◆ **The data**:

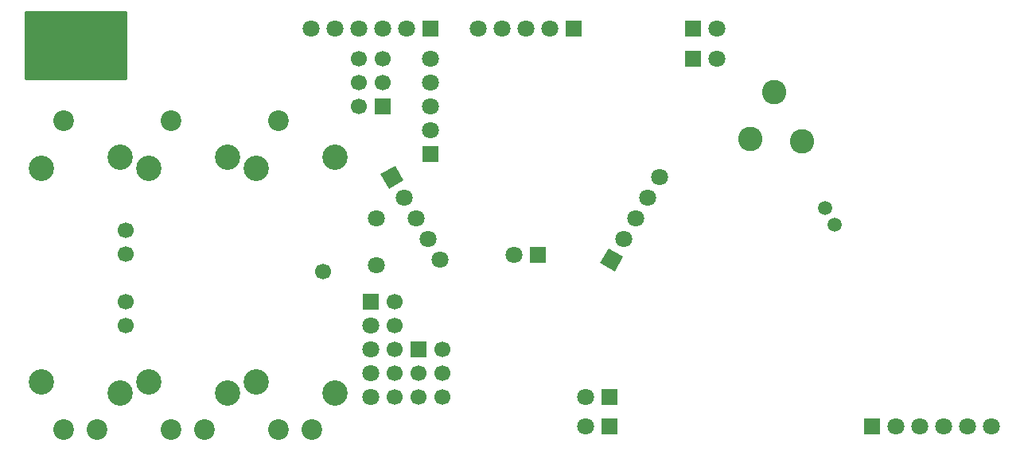
<source format=gbs>
%FSLAX34Y34*%
G04 Gerber Fmt 3.4, Leading zero omitted, Abs format*
G04 (created by PCBNEW (2014-03-19 BZR 4756)-product) date Mon 16 Jun 2014 02:55:52 PM CDT*
%MOIN*%
G01*
G70*
G90*
G04 APERTURE LIST*
%ADD10C,0.006000*%
%ADD11R,0.070866X0.070866*%
%ADD12C,0.070866*%
%ADD13R,0.066929X0.066929*%
%ADD14C,0.066929*%
%ADD15C,0.102362*%
%ADD16C,0.086614*%
%ADD17C,0.106299*%
%ADD18C,0.059055*%
%ADD19C,0.010000*%
G04 APERTURE END LIST*
G54D10*
G54D11*
X82500Y-54250D03*
G54D12*
X83500Y-54250D03*
X84500Y-54250D03*
X86500Y-54250D03*
X87500Y-54250D03*
X85500Y-54250D03*
G54D11*
X61500Y-49000D03*
G54D12*
X61500Y-50000D03*
X61500Y-51000D03*
X61500Y-53000D03*
X61500Y-52000D03*
G54D11*
X71500Y-53000D03*
G54D12*
X70500Y-53000D03*
G54D11*
X71500Y-54250D03*
G54D12*
X70500Y-54250D03*
G54D13*
X63500Y-51000D03*
G54D14*
X64500Y-51000D03*
X63500Y-52000D03*
X64500Y-52000D03*
X63500Y-53000D03*
X64500Y-53000D03*
X51250Y-46000D03*
X51250Y-47000D03*
X59500Y-47750D03*
X51250Y-49000D03*
X51250Y-50000D03*
X62500Y-49000D03*
X62500Y-50000D03*
X62500Y-51000D03*
X62500Y-52000D03*
X62500Y-53000D03*
G54D15*
X79590Y-42272D03*
X78409Y-40227D03*
X77397Y-42175D03*
G54D16*
X53161Y-54396D03*
X54538Y-54396D03*
X53161Y-41403D03*
G54D17*
X52196Y-52388D03*
X52196Y-43411D03*
X55503Y-52860D03*
X55503Y-42939D03*
G54D16*
X57661Y-54396D03*
X59038Y-54396D03*
X57661Y-41403D03*
G54D17*
X56696Y-52388D03*
X56696Y-43411D03*
X60003Y-52860D03*
X60003Y-42939D03*
G54D16*
X48661Y-54396D03*
X50038Y-54396D03*
X48661Y-41403D03*
G54D17*
X47696Y-52388D03*
X47696Y-43411D03*
X51003Y-52860D03*
X51003Y-42939D03*
G54D18*
X80553Y-45092D03*
X80946Y-45774D03*
G54D12*
X61750Y-45515D03*
X61750Y-47484D03*
G54D11*
X75000Y-38800D03*
G54D12*
X76000Y-38800D03*
G54D13*
X62000Y-40800D03*
G54D14*
X61000Y-40800D03*
X62000Y-39800D03*
X61000Y-39800D03*
X62000Y-38800D03*
X61000Y-38800D03*
G54D11*
X64000Y-37550D03*
G54D12*
X63000Y-37550D03*
X62000Y-37550D03*
X60000Y-37550D03*
X59000Y-37550D03*
X61000Y-37550D03*
G54D11*
X70000Y-37550D03*
G54D12*
X69000Y-37550D03*
X68000Y-37550D03*
X66000Y-37550D03*
X67000Y-37550D03*
G54D10*
G36*
X71729Y-47736D02*
X71115Y-47381D01*
X71470Y-46768D01*
X72084Y-47122D01*
X71729Y-47736D01*
X71729Y-47736D01*
G37*
G54D12*
X72100Y-46386D03*
X72600Y-45520D03*
X73600Y-43787D03*
X73100Y-44653D03*
G54D10*
G36*
X61915Y-43658D02*
X62529Y-43303D01*
X62884Y-43917D01*
X62270Y-44271D01*
X61915Y-43658D01*
X61915Y-43658D01*
G37*
G54D12*
X62900Y-44653D03*
X63400Y-45520D03*
X64400Y-47252D03*
X63900Y-46386D03*
G54D11*
X64000Y-42800D03*
G54D12*
X64000Y-41800D03*
X64000Y-40800D03*
X64000Y-38800D03*
X64000Y-39800D03*
G54D11*
X68500Y-47050D03*
G54D12*
X67500Y-47050D03*
G54D11*
X75000Y-37550D03*
G54D12*
X76000Y-37550D03*
G54D10*
G36*
X51250Y-39650D02*
X47050Y-39650D01*
X47050Y-36850D01*
X51250Y-36850D01*
X51250Y-39650D01*
X51250Y-39650D01*
G37*
G54D19*
X51250Y-39650D02*
X47050Y-39650D01*
X47050Y-36850D01*
X51250Y-36850D01*
X51250Y-39650D01*
M02*

</source>
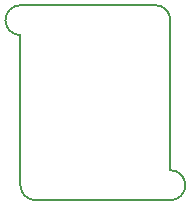
<source format=gm1>
G04 #@! TF.FileFunction,Profile,NP*
%FSLAX46Y46*%
G04 Gerber Fmt 4.6, Leading zero omitted, Abs format (unit mm)*
G04 Created by KiCad (PCBNEW 4.0.7) date Friday, 10 August 2018 'AMt' 11:40:38 AM*
%MOMM*%
%LPD*%
G01*
G04 APERTURE LIST*
%ADD10C,0.100000*%
%ADD11C,0.150000*%
G04 APERTURE END LIST*
D10*
D11*
X161290000Y-127000000D02*
X161290000Y-114300000D01*
X173990000Y-128270000D02*
X162560000Y-128270000D01*
X173990000Y-113030000D02*
X173990000Y-125730000D01*
X161290000Y-111760000D02*
X172720000Y-111760000D01*
X173990000Y-113030000D02*
G75*
G03X172720000Y-111760000I-1270000J0D01*
G01*
X161290000Y-127000000D02*
G75*
G03X162560000Y-128270000I1270000J0D01*
G01*
X160020000Y-113030000D02*
G75*
G03X161290000Y-114300000I1270000J0D01*
G01*
X161290000Y-111760000D02*
G75*
G03X160020000Y-113030000I0J-1270000D01*
G01*
X175260000Y-127000000D02*
G75*
G03X173990000Y-125730000I-1270000J0D01*
G01*
X173990000Y-128270000D02*
G75*
G03X175260000Y-127000000I0J1270000D01*
G01*
M02*

</source>
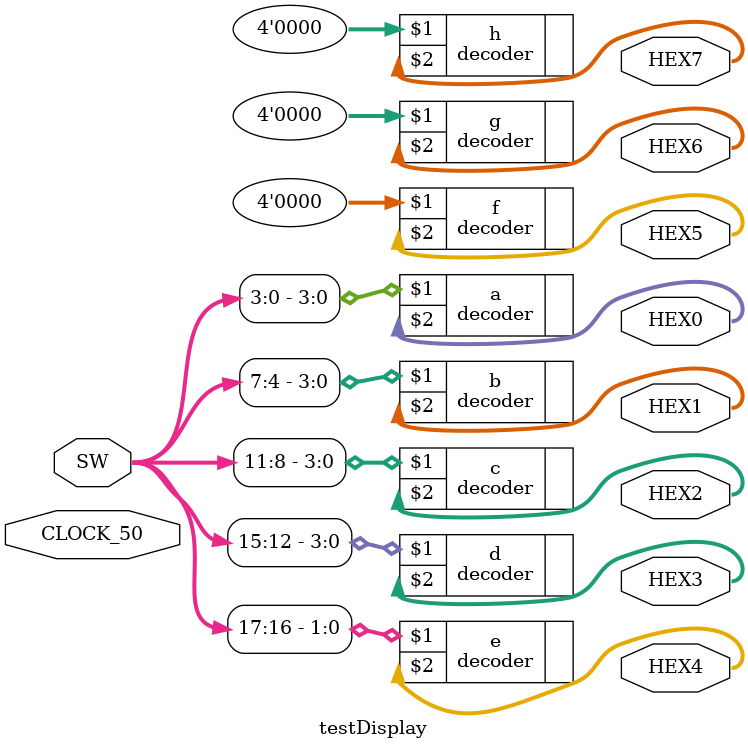
<source format=v>
/*******************************************************************************
* testDisplay.v
*
*******************************************************************************/
module testDisplay(
  input CLOCK_50,
  input [17:0] SW,
  output [6:0] HEX0, HEX1, HEX2, HEX3, HEX4, HEX5, HEX6, HEX7
);

  decoder a( SW[ 3 : 0 ] , HEX0 );
  decoder b( SW[ 7 : 4 ] , HEX1 );
  decoder c( SW[11 : 8 ] , HEX2 );
  decoder d( SW[15 : 12] , HEX3 );
  decoder e( SW[17 : 16] , HEX4 );
  decoder f(        4'b0 , HEX5 );
  decoder g(        4'b0 , HEX6 );
  decoder h(        4'b0 , HEX7 );

endmodule


</source>
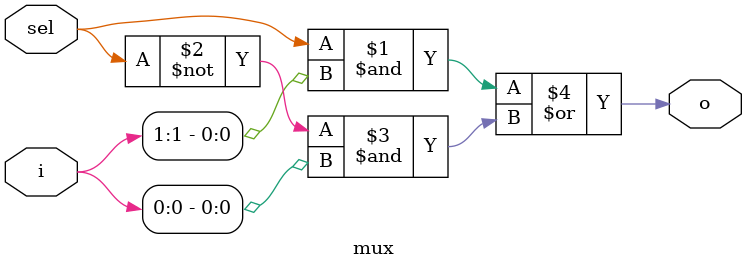
<source format=v>
`timescale 1ns / 1ps


module mux(
    input [1:0] i,
    input sel,
    output o
    );
    assign o= sel&i[1]|~sel&i[0];
    
endmodule

</source>
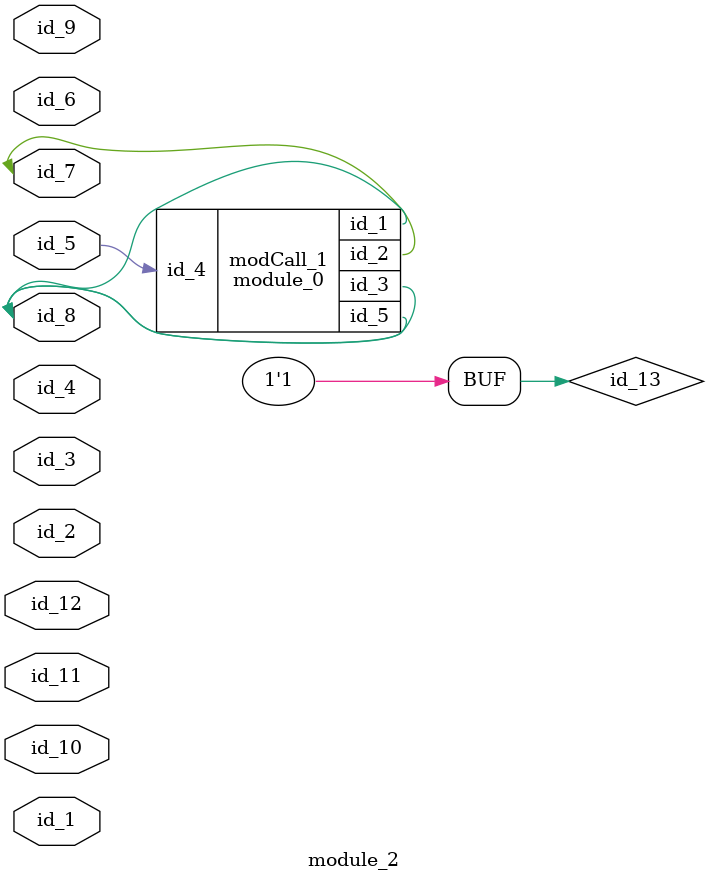
<source format=v>
module module_0 (
    id_1,
    id_2,
    id_3,
    id_4,
    id_5
);
  output wire id_5;
  input wire id_4;
  inout wire id_3;
  output wire id_2;
  inout wire id_1;
  assign id_1 = id_1;
endmodule
module module_1 (
    id_1,
    id_2,
    id_3
);
  inout wire id_3;
  inout wire id_2;
  output wire id_1;
  wire id_4;
  wire id_5;
  module_0 modCall_1 (
      id_4,
      id_4,
      id_5,
      id_4,
      id_4
  );
endmodule
module module_2 (
    id_1,
    id_2,
    id_3,
    id_4,
    id_5,
    id_6,
    id_7,
    id_8,
    id_9,
    id_10,
    id_11,
    id_12
);
  input wire id_12;
  input wire id_11;
  inout wire id_10;
  inout wire id_9;
  inout wire id_8;
  inout wire id_7;
  inout wire id_6;
  input wire id_5;
  input wire id_4;
  input wire id_3;
  input wire id_2;
  input wire id_1;
  wire id_13;
  module_0 modCall_1 (
      id_8,
      id_7,
      id_8,
      id_5,
      id_8
  );
  assign id_13 = (1);
endmodule

</source>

◆ **What you need to do**: Repeat the material line for line. Pictures stay out of the copy.

◆ **Answer for the task**:
<source format=gbs>
%FSLAX34Y34*%
G04 Gerber Fmt 3.4, Leading zero omitted, Abs format*
G04 (created by PCBNEW (2014-03-19 BZR 4756)-product) date Mon 16 Jun 2014 02:55:52 PM CDT*
%MOIN*%
G01*
G70*
G90*
G04 APERTURE LIST*
%ADD10C,0.006000*%
%ADD11R,0.070866X0.070866*%
%ADD12C,0.070866*%
%ADD13R,0.066929X0.066929*%
%ADD14C,0.066929*%
%ADD15C,0.102362*%
%ADD16C,0.086614*%
%ADD17C,0.106299*%
%ADD18C,0.059055*%
%ADD19C,0.010000*%
G04 APERTURE END LIST*
G54D10*
G54D11*
X82500Y-54250D03*
G54D12*
X83500Y-54250D03*
X84500Y-54250D03*
X86500Y-54250D03*
X87500Y-54250D03*
X85500Y-54250D03*
G54D11*
X61500Y-49000D03*
G54D12*
X61500Y-50000D03*
X61500Y-51000D03*
X61500Y-53000D03*
X61500Y-52000D03*
G54D11*
X71500Y-53000D03*
G54D12*
X70500Y-53000D03*
G54D11*
X71500Y-54250D03*
G54D12*
X70500Y-54250D03*
G54D13*
X63500Y-51000D03*
G54D14*
X64500Y-51000D03*
X63500Y-52000D03*
X64500Y-52000D03*
X63500Y-53000D03*
X64500Y-53000D03*
X51250Y-46000D03*
X51250Y-47000D03*
X59500Y-47750D03*
X51250Y-49000D03*
X51250Y-50000D03*
X62500Y-49000D03*
X62500Y-50000D03*
X62500Y-51000D03*
X62500Y-52000D03*
X62500Y-53000D03*
G54D15*
X79590Y-42272D03*
X78409Y-40227D03*
X77397Y-42175D03*
G54D16*
X53161Y-54396D03*
X54538Y-54396D03*
X53161Y-41403D03*
G54D17*
X52196Y-52388D03*
X52196Y-43411D03*
X55503Y-52860D03*
X55503Y-42939D03*
G54D16*
X57661Y-54396D03*
X59038Y-54396D03*
X57661Y-41403D03*
G54D17*
X56696Y-52388D03*
X56696Y-43411D03*
X60003Y-52860D03*
X60003Y-42939D03*
G54D16*
X48661Y-54396D03*
X50038Y-54396D03*
X48661Y-41403D03*
G54D17*
X47696Y-52388D03*
X47696Y-43411D03*
X51003Y-52860D03*
X51003Y-42939D03*
G54D18*
X80553Y-45092D03*
X80946Y-45774D03*
G54D12*
X61750Y-45515D03*
X61750Y-47484D03*
G54D11*
X75000Y-38800D03*
G54D12*
X76000Y-38800D03*
G54D13*
X62000Y-40800D03*
G54D14*
X61000Y-40800D03*
X62000Y-39800D03*
X61000Y-39800D03*
X62000Y-38800D03*
X61000Y-38800D03*
G54D11*
X64000Y-37550D03*
G54D12*
X63000Y-37550D03*
X62000Y-37550D03*
X60000Y-37550D03*
X59000Y-37550D03*
X61000Y-37550D03*
G54D11*
X70000Y-37550D03*
G54D12*
X69000Y-37550D03*
X68000Y-37550D03*
X66000Y-37550D03*
X67000Y-37550D03*
G54D10*
G36*
X71729Y-47736D02*
X71115Y-47381D01*
X71470Y-46768D01*
X72084Y-47122D01*
X71729Y-47736D01*
X71729Y-47736D01*
G37*
G54D12*
X72100Y-46386D03*
X72600Y-45520D03*
X73600Y-43787D03*
X73100Y-44653D03*
G54D10*
G36*
X61915Y-43658D02*
X62529Y-43303D01*
X62884Y-43917D01*
X62270Y-44271D01*
X61915Y-43658D01*
X61915Y-43658D01*
G37*
G54D12*
X62900Y-44653D03*
X63400Y-45520D03*
X64400Y-47252D03*
X63900Y-46386D03*
G54D11*
X64000Y-42800D03*
G54D12*
X64000Y-41800D03*
X64000Y-40800D03*
X64000Y-38800D03*
X64000Y-39800D03*
G54D11*
X68500Y-47050D03*
G54D12*
X67500Y-47050D03*
G54D11*
X75000Y-37550D03*
G54D12*
X76000Y-37550D03*
G54D10*
G36*
X51250Y-39650D02*
X47050Y-39650D01*
X47050Y-36850D01*
X51250Y-36850D01*
X51250Y-39650D01*
X51250Y-39650D01*
G37*
G54D19*
X51250Y-39650D02*
X47050Y-39650D01*
X47050Y-36850D01*
X51250Y-36850D01*
X51250Y-39650D01*
M02*

</source>
<source format=gm1>
G04 #@! TF.FileFunction,Profile,NP*
%FSLAX46Y46*%
G04 Gerber Fmt 4.6, Leading zero omitted, Abs format (unit mm)*
G04 Created by KiCad (PCBNEW 4.0.7) date Friday, 10 August 2018 'AMt' 11:40:38 AM*
%MOMM*%
%LPD*%
G01*
G04 APERTURE LIST*
%ADD10C,0.100000*%
%ADD11C,0.150000*%
G04 APERTURE END LIST*
D10*
D11*
X161290000Y-127000000D02*
X161290000Y-114300000D01*
X173990000Y-128270000D02*
X162560000Y-128270000D01*
X173990000Y-113030000D02*
X173990000Y-125730000D01*
X161290000Y-111760000D02*
X172720000Y-111760000D01*
X173990000Y-113030000D02*
G75*
G03X172720000Y-111760000I-1270000J0D01*
G01*
X161290000Y-127000000D02*
G75*
G03X162560000Y-128270000I1270000J0D01*
G01*
X160020000Y-113030000D02*
G75*
G03X161290000Y-114300000I1270000J0D01*
G01*
X161290000Y-111760000D02*
G75*
G03X160020000Y-113030000I0J-1270000D01*
G01*
X175260000Y-127000000D02*
G75*
G03X173990000Y-125730000I-1270000J0D01*
G01*
X173990000Y-128270000D02*
G75*
G03X175260000Y-127000000I0J1270000D01*
G01*
M02*

</source>
<source format=v>
/*******************************************************************************
* testDisplay.v
*
*******************************************************************************/
module testDisplay(
  input CLOCK_50,
  input [17:0] SW,
  output [6:0] HEX0, HEX1, HEX2, HEX3, HEX4, HEX5, HEX6, HEX7
);

  decoder a( SW[ 3 : 0 ] , HEX0 );
  decoder b( SW[ 7 : 4 ] , HEX1 );
  decoder c( SW[11 : 8 ] , HEX2 );
  decoder d( SW[15 : 12] , HEX3 );
  decoder e( SW[17 : 16] , HEX4 );
  decoder f(        4'b0 , HEX5 );
  decoder g(        4'b0 , HEX6 );
  decoder h(        4'b0 , HEX7 );

endmodule


</source>
<source format=v>
`timescale 1ns / 1ps


module mux(
    input [1:0] i,
    input sel,
    output o
    );
    assign o= sel&i[1]|~sel&i[0];
    
endmodule

</source>
<source format=v>
module module_0 (
    id_1,
    id_2,
    id_3,
    id_4,
    id_5
);
  output wire id_5;
  input wire id_4;
  inout wire id_3;
  output wire id_2;
  inout wire id_1;
  assign id_1 = id_1;
endmodule
module module_1 (
    id_1,
    id_2,
    id_3
);
  inout wire id_3;
  inout wire id_2;
  output wire id_1;
  wire id_4;
  wire id_5;
  module_0 modCall_1 (
      id_4,
      id_4,
      id_5,
      id_4,
      id_4
  );
endmodule
module module_2 (
    id_1,
    id_2,
    id_3,
    id_4,
    id_5,
    id_6,
    id_7,
    id_8,
    id_9,
    id_10,
    id_11,
    id_12
);
  input wire id_12;
  input wire id_11;
  inout wire id_10;
  inout wire id_9;
  inout wire id_8;
  inout wire id_7;
  inout wire id_6;
  input wire id_5;
  input wire id_4;
  input wire id_3;
  input wire id_2;
  input wire id_1;
  wire id_13;
  module_0 modCall_1 (
      id_8,
      id_7,
      id_8,
      id_5,
      id_8
  );
  assign id_13 = (1);
endmodule

</source>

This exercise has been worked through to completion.